Step-by-step process to calculate cubic feet per hour
- Identify your starting data. Do you have CFM, room dimensions and ACH, or area and velocity?
- Check the units. Make sure dimensions are in feet if you want a direct cubic feet per hour answer.
- Use the correct formula. Avoid mixing formulas from different measurement methods.
- Complete any unit conversions first. Convert meters to feet, square inches to square feet, or m/s to ft/s as needed.
- Perform the CFH calculation. Keep enough decimal places during the math, then round at the end.
- Interpret the answer. Compare the result with room volume, target ACH, fan rating, or process requirement.
Common mistakes when calculating CFH
- Forgetting the time conversion. Many people leave a CFM value unchanged and mistakenly label it CFH.
- Using the wrong area unit. Square inches must be converted to square feet before applying ft/s velocity formulas.
- Ignoring actual operating conditions. A fan’s catalog rating may not match installed performance.
- Confusing ACH with CFM or CFH. ACH is a room replacement rate, not a direct flow rate until volume is included.
- Failing to use average velocity. Air speed often varies across the face of a duct or grille.
When CFH is more useful than CFM
CFM is common in fan specifications because it shows minute-by-minute flow. CFH becomes more useful when discussing total hourly air movement, ventilation targets over time, gas consumption patterns, or room air replacement goals. If a compliance document, process log, or ventilation analysis is written on an hourly basis, CFH aligns better with the reporting period.

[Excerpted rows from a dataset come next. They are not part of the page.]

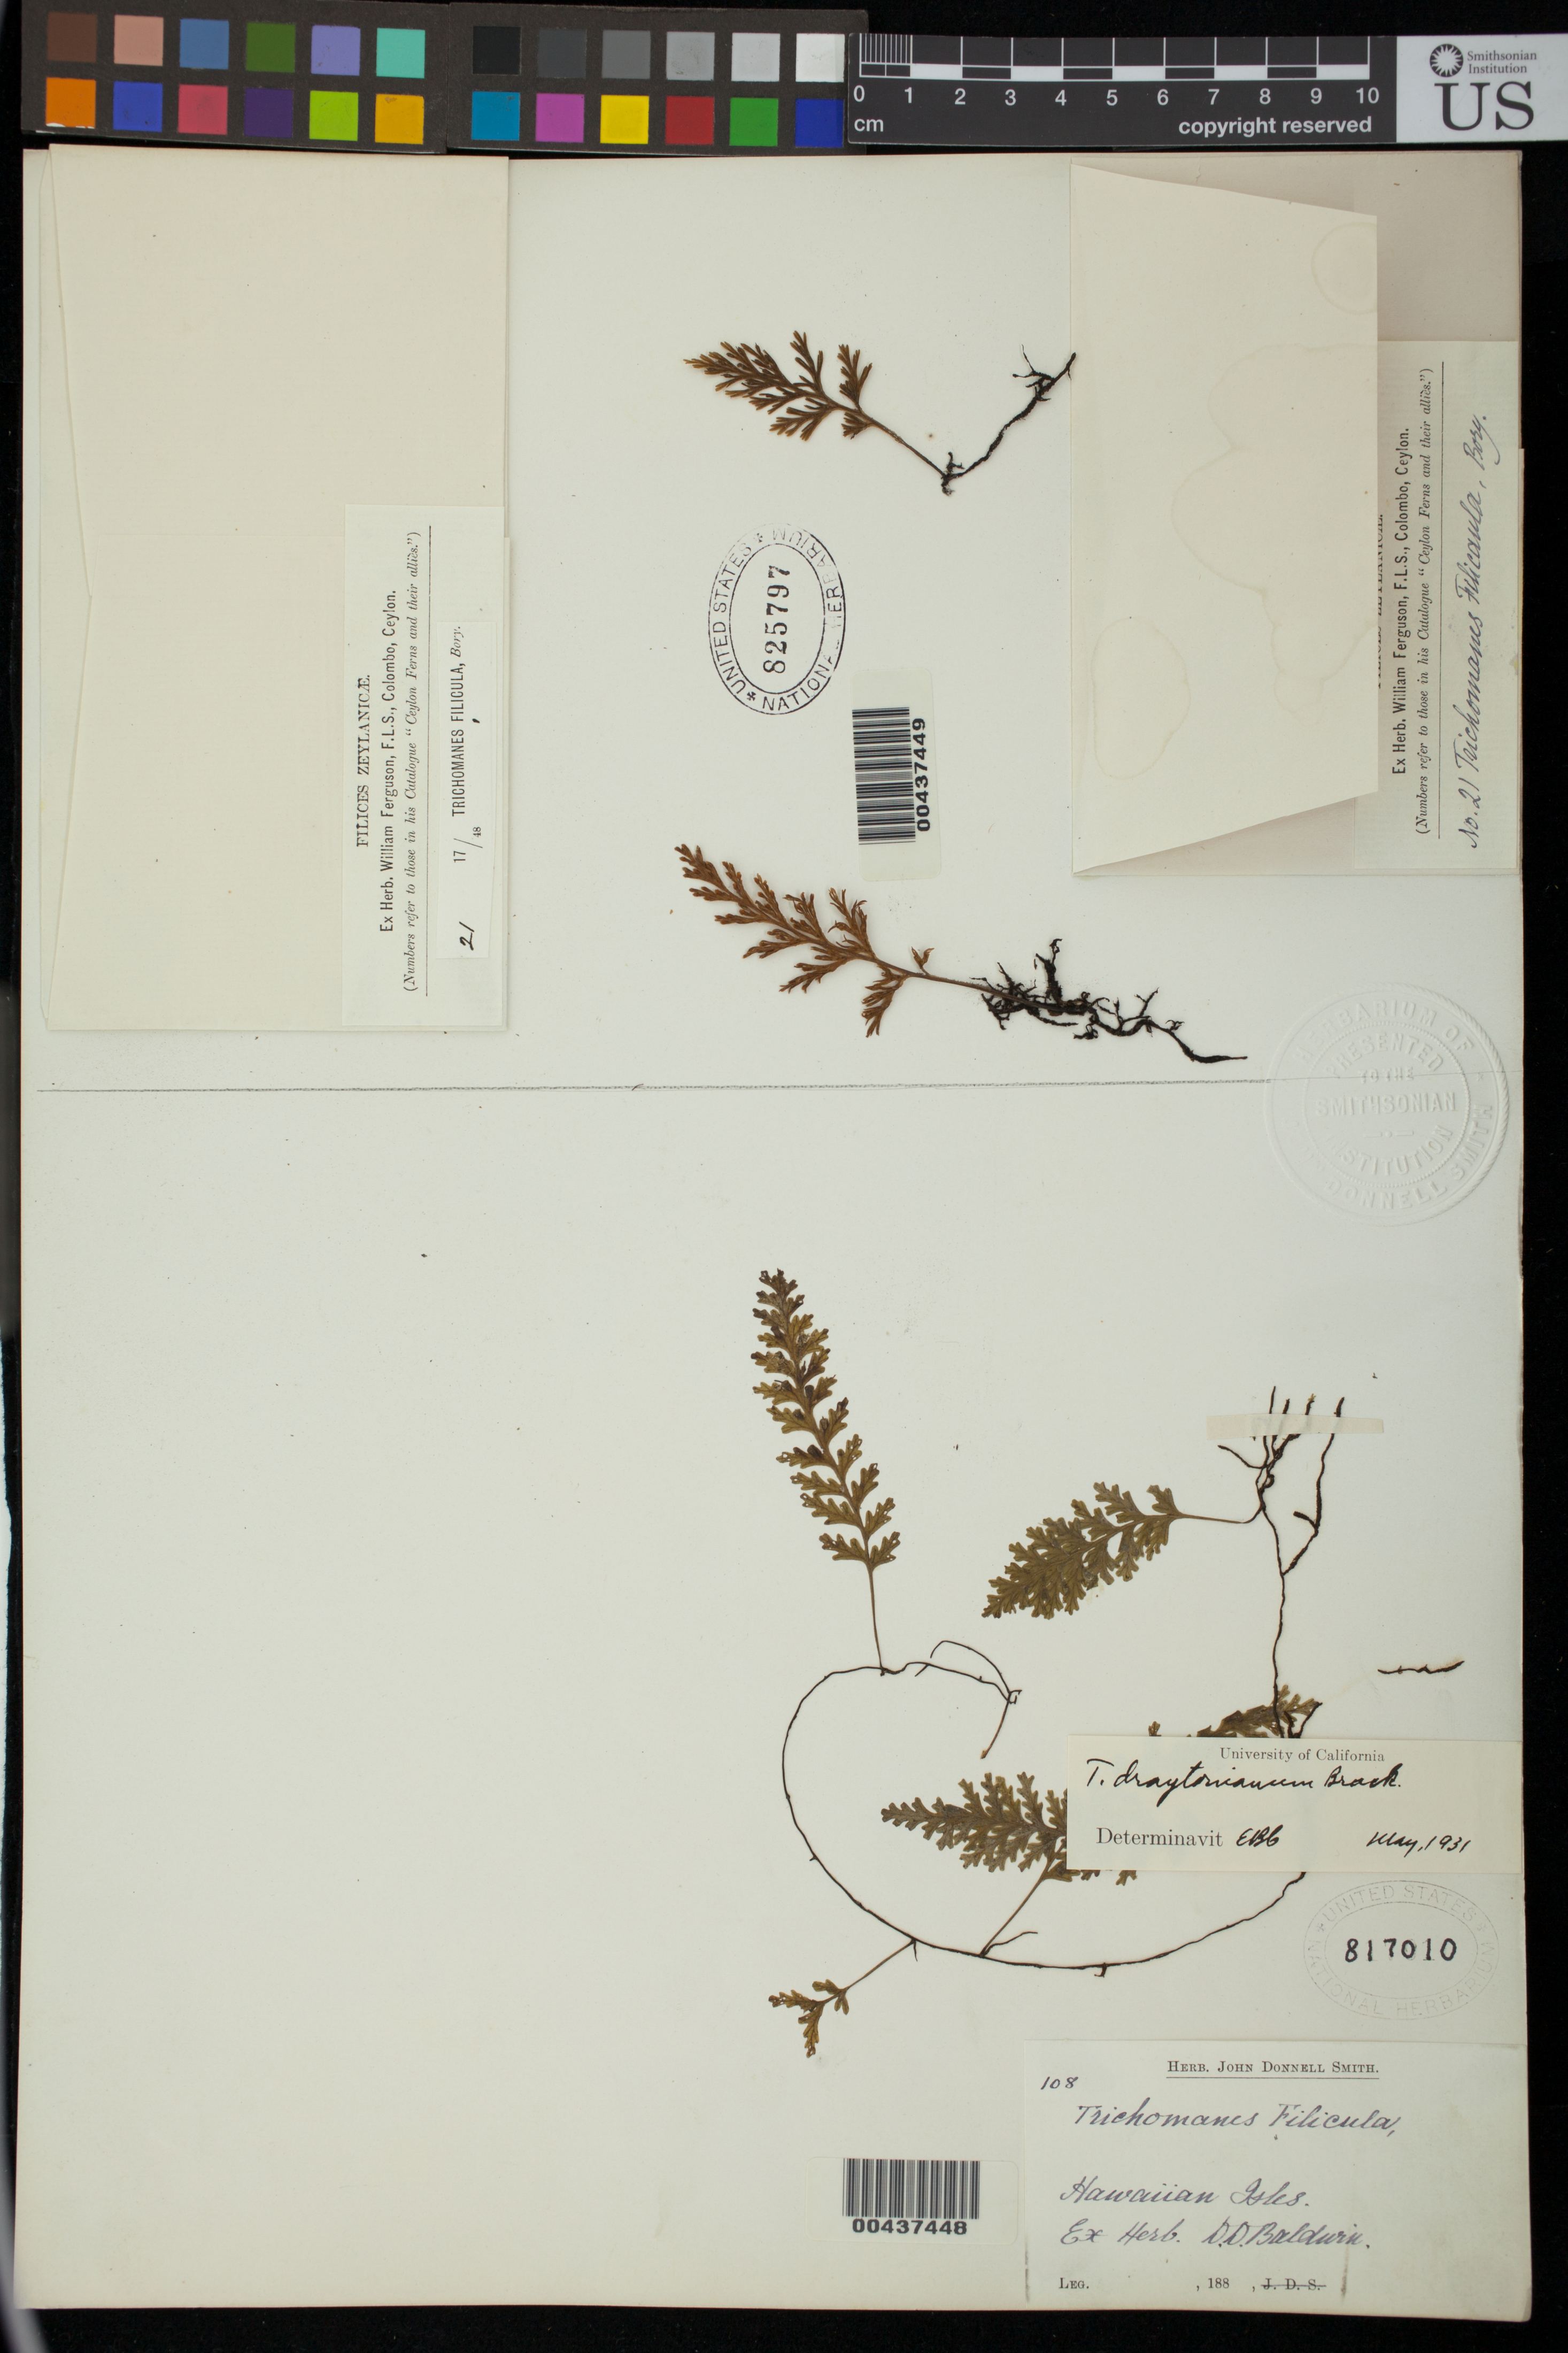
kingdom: Plantae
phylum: Tracheophyta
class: Polypodiopsida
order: Hymenophyllales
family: Hymenophyllaceae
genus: Crepidomanes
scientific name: Crepidomanes draytonianum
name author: (Brack.) Ebihara & K. Iwats.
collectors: D. Baldwin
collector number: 108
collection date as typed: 188-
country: United States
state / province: Hawaii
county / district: Hawaii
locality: Hawaiian Isles.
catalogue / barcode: US 817010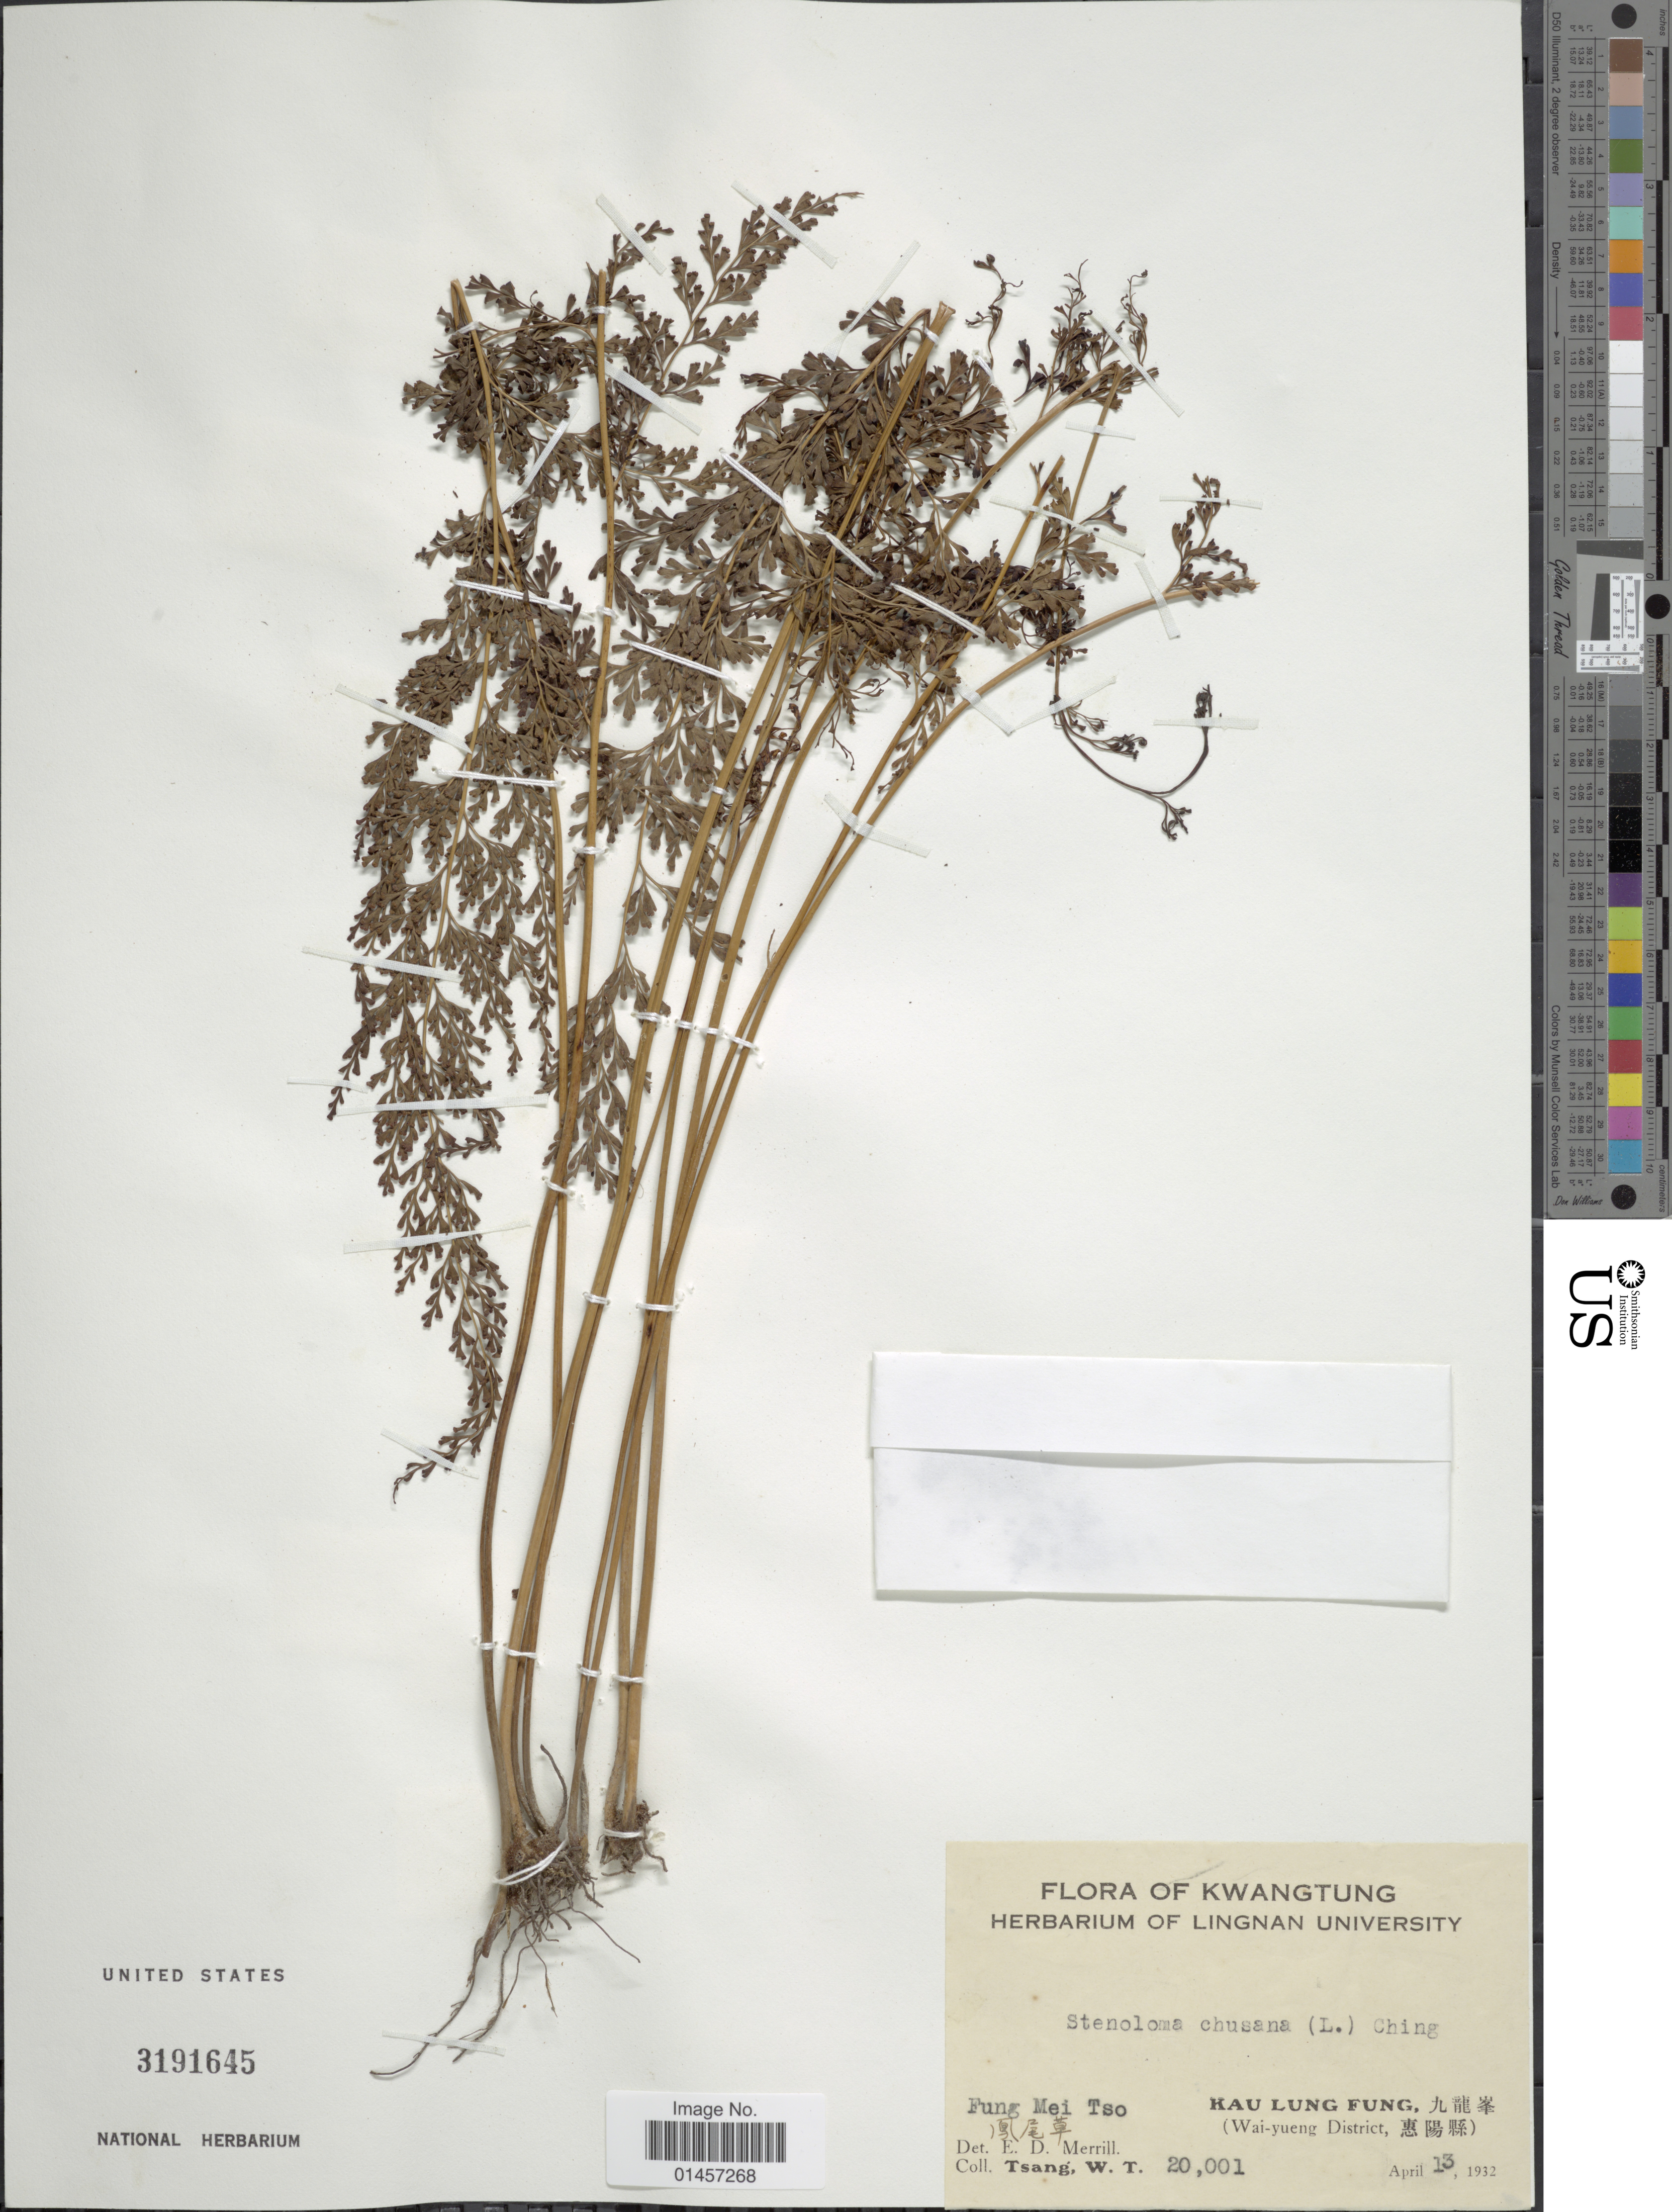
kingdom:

Practical example: converting a classroom ventilation target
Suppose a classroom measures 30 feet by 25 feet by 10 feet. The room volume is:
30 × 25 × 10 = 7,500 ft³
If the desired ventilation target is 4 ACH, then the required flow is:
7,500 × 4 = 30,000 CFH
To express this in CFM, divide by 60:
30,000 ÷ 60 = 500 CFM
This illustrates how CFH, ACH, and CFM are closely linked. Once you understand one, you can move easily among all three.
Practical example: duct opening and measured velocity
Assume a rectangular opening is 24 inches by 18 inches. The area is 432 square inches. Convert to square feet:
432 ÷ 144 = 3.0 ft²
If average measured air speed is 900 feet per minute, then:
CFM = 3.0 × 900 = 2,700 CFM
CFH = 2,700 × 60 = 162,000 CFH
This approach is common in balancing and troubleshooting airflow systems.
Authoritative sources for ventilation and airflow context
- U.S. EPA: Introduction to Indoor Air Quality
- U.S. Department of Energy: Heating and Cooling
- Cornell University: Indoor Air Quality Guidance
Final takeaway
If you want to know how to calculate cubic feet per hour, the answer depends on what data you already have. If you know CFM, multiply by 60. If you know area and velocity, convert the dimensions and speed into compatible units, then multiply by the number of seconds in an hour. If you know room volume and ACH, multiply them directly. The key is to keep the units consistent and choose the formula that matches the real measurement method. Once you do that, CFH becomes a powerful way to compare airflow, judge ventilation performance, and make informed equipment decisions.